After five days, it was obvious this was not going to happen, according to Giles and others.

Instead, Ukraine has inflicted heavy losses on a Russian force seemingly underprepared for a long, tough fight.

In response to this struggle, Putin has pivoted to what experts say is a tried, tested and merciless plan B: bombing civilians into submission.

"The Russian brutality has really surprised me," said Hanna Shelest, a director at the Ukrainian Prism think tank, who lives in the southern city of Odesa. "This is not collateral damage; it's deliberate."

The Kremlin rejects this and says its campaign is going well.
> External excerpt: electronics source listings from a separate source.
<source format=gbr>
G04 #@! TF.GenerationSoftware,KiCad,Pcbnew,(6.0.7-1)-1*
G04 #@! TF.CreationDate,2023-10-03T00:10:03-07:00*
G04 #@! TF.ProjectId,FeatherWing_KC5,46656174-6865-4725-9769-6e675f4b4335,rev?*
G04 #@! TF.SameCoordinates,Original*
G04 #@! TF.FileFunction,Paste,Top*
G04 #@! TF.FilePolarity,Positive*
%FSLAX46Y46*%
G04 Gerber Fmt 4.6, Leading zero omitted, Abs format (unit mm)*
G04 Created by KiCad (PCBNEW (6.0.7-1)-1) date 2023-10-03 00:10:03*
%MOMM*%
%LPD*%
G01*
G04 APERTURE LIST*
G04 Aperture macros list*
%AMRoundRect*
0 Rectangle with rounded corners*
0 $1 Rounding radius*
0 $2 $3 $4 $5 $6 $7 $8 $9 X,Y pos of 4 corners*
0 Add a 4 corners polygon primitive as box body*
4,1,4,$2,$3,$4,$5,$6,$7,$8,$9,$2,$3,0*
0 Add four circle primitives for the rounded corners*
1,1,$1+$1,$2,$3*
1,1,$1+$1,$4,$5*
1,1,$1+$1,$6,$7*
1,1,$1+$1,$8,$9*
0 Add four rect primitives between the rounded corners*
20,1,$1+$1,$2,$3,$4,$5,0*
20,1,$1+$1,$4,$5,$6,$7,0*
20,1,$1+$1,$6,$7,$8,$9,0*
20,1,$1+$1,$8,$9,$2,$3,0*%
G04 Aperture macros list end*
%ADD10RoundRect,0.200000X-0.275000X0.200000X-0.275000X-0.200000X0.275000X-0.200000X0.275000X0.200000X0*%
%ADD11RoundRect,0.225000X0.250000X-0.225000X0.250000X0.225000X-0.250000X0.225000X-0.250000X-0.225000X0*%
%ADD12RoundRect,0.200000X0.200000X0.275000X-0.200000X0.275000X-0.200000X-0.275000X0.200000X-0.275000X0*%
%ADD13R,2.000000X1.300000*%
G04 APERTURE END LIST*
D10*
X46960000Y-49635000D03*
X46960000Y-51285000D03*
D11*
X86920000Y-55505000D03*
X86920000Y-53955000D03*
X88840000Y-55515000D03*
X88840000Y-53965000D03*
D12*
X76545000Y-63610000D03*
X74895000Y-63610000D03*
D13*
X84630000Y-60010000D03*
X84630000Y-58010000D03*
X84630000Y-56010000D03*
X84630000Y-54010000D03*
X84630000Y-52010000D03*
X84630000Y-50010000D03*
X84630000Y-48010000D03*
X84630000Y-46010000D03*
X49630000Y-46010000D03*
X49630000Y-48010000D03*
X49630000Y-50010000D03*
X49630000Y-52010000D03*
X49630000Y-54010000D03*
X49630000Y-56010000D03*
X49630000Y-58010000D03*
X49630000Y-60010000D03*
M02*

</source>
But it also denies it is waging a war at all, instead calling it a "special military operation" to remove Ukraine's "neo-Nazi" government and prevent a "genocide" of ethnic Russians — neither of which are true.

Some see Moscow entering into peace talks with Kyiv as proof that it is trying to seek an off-ramp to its failed military objectives.
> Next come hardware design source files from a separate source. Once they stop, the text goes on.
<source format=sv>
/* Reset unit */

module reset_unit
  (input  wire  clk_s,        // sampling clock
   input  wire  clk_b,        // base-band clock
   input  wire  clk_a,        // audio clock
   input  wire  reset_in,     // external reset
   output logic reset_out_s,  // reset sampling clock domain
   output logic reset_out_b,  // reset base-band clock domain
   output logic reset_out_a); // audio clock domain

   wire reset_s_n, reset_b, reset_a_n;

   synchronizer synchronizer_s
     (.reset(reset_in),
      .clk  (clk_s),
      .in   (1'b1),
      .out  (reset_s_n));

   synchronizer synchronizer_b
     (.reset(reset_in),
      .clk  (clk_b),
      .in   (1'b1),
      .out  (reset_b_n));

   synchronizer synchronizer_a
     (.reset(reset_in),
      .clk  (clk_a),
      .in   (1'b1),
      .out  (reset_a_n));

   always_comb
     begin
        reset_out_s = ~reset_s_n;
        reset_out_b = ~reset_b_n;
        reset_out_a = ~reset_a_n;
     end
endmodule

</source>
Image: A Ukrainian serviceman takes a photograph of a damaged church after shelling in a residential district in Mariupol, Ukraine on March 10, 2022.
Mariupol, a strategically important port city, has been encircled and bombarded for weeks, trapping its people without water, food or aid.Evgeniy Maloletka / AP

Meanwhile the war has jolted the West out of the torpor into which many observers believe it had slumped. The U.S., Europe and others have hit Moscow with a salvo of sanctions and boycotts that crippled its economy and isolated the Kremlin as a global outcast.
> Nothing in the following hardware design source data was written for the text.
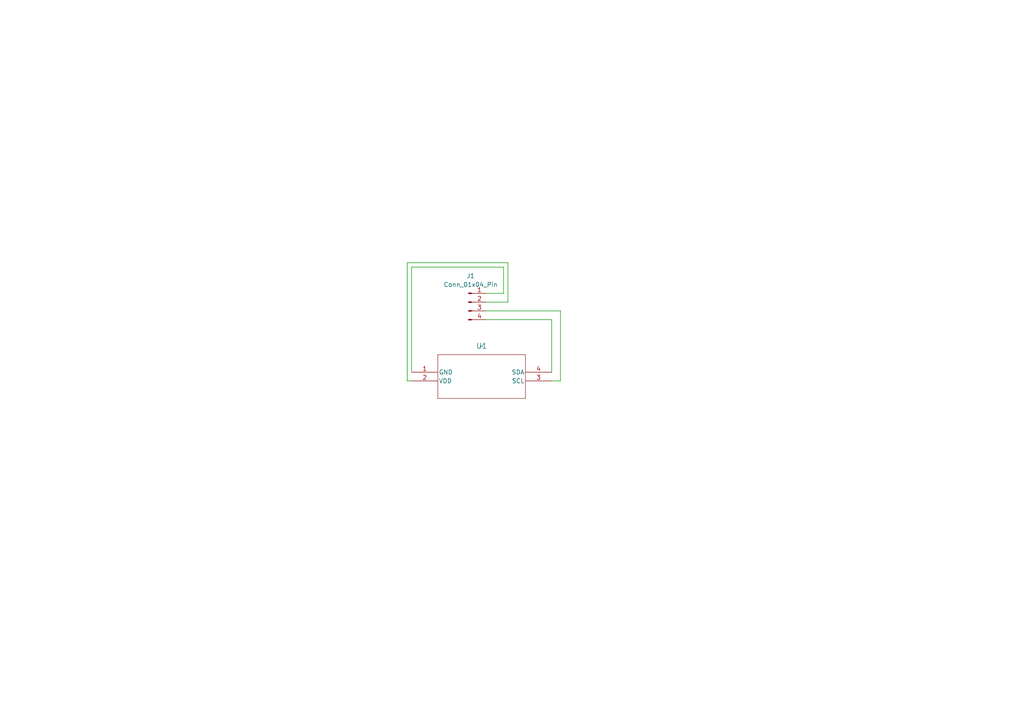
<source format=kicad_sch>
(kicad_sch (version 20230121) (generator eeschema)

  (uuid 36745fa6-eaa2-467e-b9f0-5e9a6d81871a)

  (paper "A4")

  


  (wire (pts (xy 140.97 92.71) (xy 160.02 92.71))
    (stroke (width 0) (type default))
    (uuid 06d4dc7c-5221-4e2c-a500-799b105c4503)
  )
  (wire (pts (xy 162.56 110.49) (xy 160.02 110.49))
    (stroke (width 0) (type default))
    (uuid 0a7ccac3-efa6-49a8-ad24-cb895f5521f0)
  )
  (wire (pts (xy 147.32 76.2) (xy 147.32 87.63))
    (stroke (width 0) (type default))
    (uuid 15906516-1700-46e3-b110-13b84d59b98d)
  )
  (wire (pts (xy 147.32 87.63) (xy 140.97 87.63))
    (stroke (width 0) (type default))
    (uuid 22f9fcfd-442a-488b-9baf-f15b4441a0f6)
  )
  (wire (pts (xy 160.02 107.95) (xy 160.02 92.71))
    (stroke (width 0) (type default))
    (uuid 2f77cd70-6236-4ec9-8a91-f6db17e0a8d5)
  )
  (wire (pts (xy 140.97 90.17) (xy 162.56 90.17))
    (stroke (width 0) (type default))
    (uuid 36a8be9d-ef69-4faf-818b-bc94d644abb2)
  )
  (wire (pts (xy 162.56 90.17) (xy 162.56 110.49))
    (stroke (width 0) (type default))
    (uuid 3a9a4dae-d150-4762-8c8c-9026bb118abe)
  )
  (wire (pts (xy 119.38 107.95) (xy 119.38 77.47))
    (stroke (width 0) (type default))
    (uuid 436ced06-f84f-446e-b831-33fac7d775bc)
  )
  (wire (pts (xy 146.05 77.47) (xy 146.05 85.09))
    (stroke (width 0) (type default))
    (uuid 510a5783-ba18-4d34-93be-6b538d4fd096)
  )
  (wire (pts (xy 119.38 110.49) (xy 118.11 110.49))
    (stroke (width 0) (type default))
    (uuid 943b50de-7b9e-497e-ad07-27bd4aead4db)
  )
  (wire (pts (xy 118.11 76.2) (xy 147.32 76.2))
    (stroke (width 0) (type default))
    (uuid a29a3ed1-3fa8-4025-90f7-3f9898c569ed)
  )
  (wire (pts (xy 119.38 77.47) (xy 146.05 77.47))
    (stroke (width 0) (type default))
    (uuid b320fe3b-822c-4dea-aa88-6f101bb84f9f)
  )
  (wire (pts (xy 118.11 110.49) (xy 118.11 76.2))
    (stroke (width 0) (type default))
    (uuid c9f537a4-2607-450c-9271-81c12c3a0dd6)
  )
  (wire (pts (xy 146.05 85.09) (xy 140.97 85.09))
    (stroke (width 0) (type default))
    (uuid deb0545c-5224-43b1-a8ab-bd69ce1a387f)
  )

  (symbol (lib_id "MS583730BA01-50 (NanoFloat Pressure Sensor):MS583730BA01-50") (at 119.38 107.95 0) (unit 1)
    (in_bom yes) (on_board yes) (dnp no) (fields_autoplaced)
    (uuid 11994baf-1ef8-4ab2-bbcc-8cf723d3b266)
    (property "Reference" "U1" (at 139.7 100.33 0)
      (effects (font (size 1.524 1.524)))
    )
    (property "Value" "~" (at 139.7 100.33 0)
      (effects (font (size 1.524 1.524)))
    )
    (property "Footprint" "NanoFloat Pressure Sensor:Pressure Sensor Footprint" (at 139.7 114.3 0)
      (effects (font (size 1.27 1.27) italic) hide)
    )
    (property "Datasheet" "MS583730BA01-50" (at 139.7 105.41 0)
      (effects (font (size 1.27 1.27) italic) hide)
    )
    (pin "1" (uuid 838e79e6-758f-434f-ba1f-e4ef16e10d0d))
    (pin "3" (uuid df548aee-0fb0-44f0-9944-c2f986868445))
    (pin "2" (uuid e35652bc-6255-41c2-ada7-17d0984d48e2))
    (pin "4" (uuid e0b2f44b-bd6f-46dc-83bb-8aa6e1b0971e))
    (instances
      (project "nanofloat-pressure-sensor-mount"
        (path "/36745fa6-eaa2-467e-b9f0-5e9a6d81871a"
          (reference "U1") (unit 1)
        )
      )
    )
  )

  (symbol (lib_id "Connector:Conn_01x04_Pin") (at 135.89 87.63 0) (unit 1)
    (in_bom yes) (on_board yes) (dnp no) (fields_autoplaced)
    (uuid 37917ef0-c1ea-4898-9123-deb516d0b94b)
    (property "Reference" "J1" (at 136.525 80.01 0)
      (effects (font (size 1.27 1.27)))
    )
    (property "Value" "Conn_01x04_Pin" (at 136.525 82.55 0)
      (effects (font (size 1.27 1.27)))
    )
    (property "Footprint" "Connector_PinHeader_2.54mm:PinHeader_1x04_P2.54mm_Vertical" (at 135.89 87.63 0)
      (effects (font (size 1.27 1.27)) hide)
    )
    (property "Datasheet" "~" (at 135.89 87.63 0)
      (effects (font (size 1.27 1.27)) hide)
    )
    (pin "4" (uuid 3666c4b1-7f12-4049-9c12-021f7a344b1e))
    (pin "3" (uuid 31940770-9fd1-4b8c-b06b-01d56539ad26))
    (pin "1" (uuid 9c78d643-04b9-4d2e-bd8a-18affba835a5))
    (pin "2" (uuid 5531cb6f-cc0c-4a24-b797-985cefbce8af))
    (instances
      (project "nanofloat-pressure-sensor-mount"
        (path "/36745fa6-eaa2-467e-b9f0-5e9a6d81871a"
          (reference "J1") (unit 1)
        )
      )
    )
  )

  (sheet_instances
    (path "/" (page "1"))
  )
)

</source>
Zelenskyy has become something of a hero in Europe and beyond, broadcasting daily videos from inside Kyiv even as the capital comes under aerial attacks.

By contrast, Putin has responded by doubling down on the oppressive regime that he has been building for 23 years.

His authorities have shuttered independent news outlets, arrested protesters, and threatened anyone who even utters the word "war" with 15 years in prison. That's not stopped the Russian currency from crashing and people panic-buying key goods in grocery stores, according to videos posted on social media and verified by NBC News.

Eager Putin-watchers have been alarmed at what they see as an emotional, angry president — a far cry from the stoic former KGB officer they are used to studying. Still, vastly outmanning and outgunning Ukraine, the Russian leader shows no sign of withdrawing or slowing the violence, Shelest and others believe.

"We are seeing Russians are trying to regroup and there is no feeling that Russia might try to get out," she said. "Their rhetoric has not changed — it’s even worse than before."